Whoosh! I’m finally back to their conversation and the shopkeeper is still talking with my friend about how he himself changed his job late in life. Right then, one of the most freaky moments of my life happens. The shopkeeper just stops talking, right in the middle of his sentence, turns to me, looks at me right in the eyes and says in a low, calm, matter-of-fact voice:
“Don’t be afraid, Carrie.”
“The present is just a moment. And the future is just a succession of moments. So don’t be afraid, and just live on your life.” There, he turns away from me and resumes his conversation with my friend, as if nothing has happened.
Has something happened anyway?
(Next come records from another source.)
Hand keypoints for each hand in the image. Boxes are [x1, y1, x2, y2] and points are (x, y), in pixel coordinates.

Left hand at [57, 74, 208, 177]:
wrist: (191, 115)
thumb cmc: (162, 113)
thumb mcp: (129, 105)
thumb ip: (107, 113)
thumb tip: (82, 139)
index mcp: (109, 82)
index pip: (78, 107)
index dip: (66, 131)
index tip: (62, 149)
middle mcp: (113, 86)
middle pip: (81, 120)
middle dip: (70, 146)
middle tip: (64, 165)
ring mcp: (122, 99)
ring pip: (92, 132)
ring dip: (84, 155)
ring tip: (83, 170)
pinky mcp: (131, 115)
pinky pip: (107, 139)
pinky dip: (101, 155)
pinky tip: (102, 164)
I gape at the shopkeeper a while longer, the world outside my body muffled like in cotton. I come to, and look at my friend, who looks at me with a kind of stunned “WTF was that??” grin.
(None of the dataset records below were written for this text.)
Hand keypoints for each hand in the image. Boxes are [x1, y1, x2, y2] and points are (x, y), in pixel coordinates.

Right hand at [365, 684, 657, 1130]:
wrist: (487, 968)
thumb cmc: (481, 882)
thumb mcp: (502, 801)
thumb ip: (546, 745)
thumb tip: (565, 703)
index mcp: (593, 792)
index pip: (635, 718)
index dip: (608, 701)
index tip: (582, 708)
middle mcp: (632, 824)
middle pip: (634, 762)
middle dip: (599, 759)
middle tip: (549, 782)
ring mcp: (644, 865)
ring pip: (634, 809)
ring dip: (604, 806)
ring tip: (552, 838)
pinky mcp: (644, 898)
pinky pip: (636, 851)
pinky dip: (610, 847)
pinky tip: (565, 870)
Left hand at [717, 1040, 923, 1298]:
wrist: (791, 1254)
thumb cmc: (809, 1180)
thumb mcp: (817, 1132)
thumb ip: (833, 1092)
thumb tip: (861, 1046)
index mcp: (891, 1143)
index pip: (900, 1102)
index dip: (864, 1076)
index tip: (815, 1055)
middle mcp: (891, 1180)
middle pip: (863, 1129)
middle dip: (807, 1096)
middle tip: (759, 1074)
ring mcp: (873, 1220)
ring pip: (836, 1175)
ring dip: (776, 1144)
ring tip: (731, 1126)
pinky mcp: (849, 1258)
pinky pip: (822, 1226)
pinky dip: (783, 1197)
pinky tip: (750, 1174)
Guys, the truth is, I just can’t really remember what the guy said. That was not just three sentences. That was a whole freaking paragraph. More precise, more developed than what I report above. So precise in fact, that it was commenting exactly on what I had discussed with my friend tens of miles away from there, that very morning in the car. And more than that: things I had not said in the car. How did he know? Who the hell was that guy? Did he himself know what he was saying?
Anyway, from that moment, there was no trace of what happened in our conversation. The shopkeeper did not came back on the subject nor did he talk to me in French either. He just said something like “hey, what were you looking at?”. I explained about the harmonica. And he went like “tell you what”, and he opened the glass box in which the harmonica was exposed, and handed it to me. He was giving it to me as a present, a nice, brand-new, an authentic Horner harmonica. I couldn’t say anything really, so I asked if I could hug him, and we hugged. I promised I would learn how to play it. Me and my friend said thank you, goodbye, and we left.
The rest of that day was great. The pie and organic milk at a café, the road back in this far west of the world, a stop in a deserted and eerie Brownsville at sunset (a tiny place where the movie “Stand by me” was filmed). I am not a believer and that whole God thing is this article is, in a way, a metaphor. But if I should die tomorrow, that kind of incredible day makes me feel lucky, and grateful.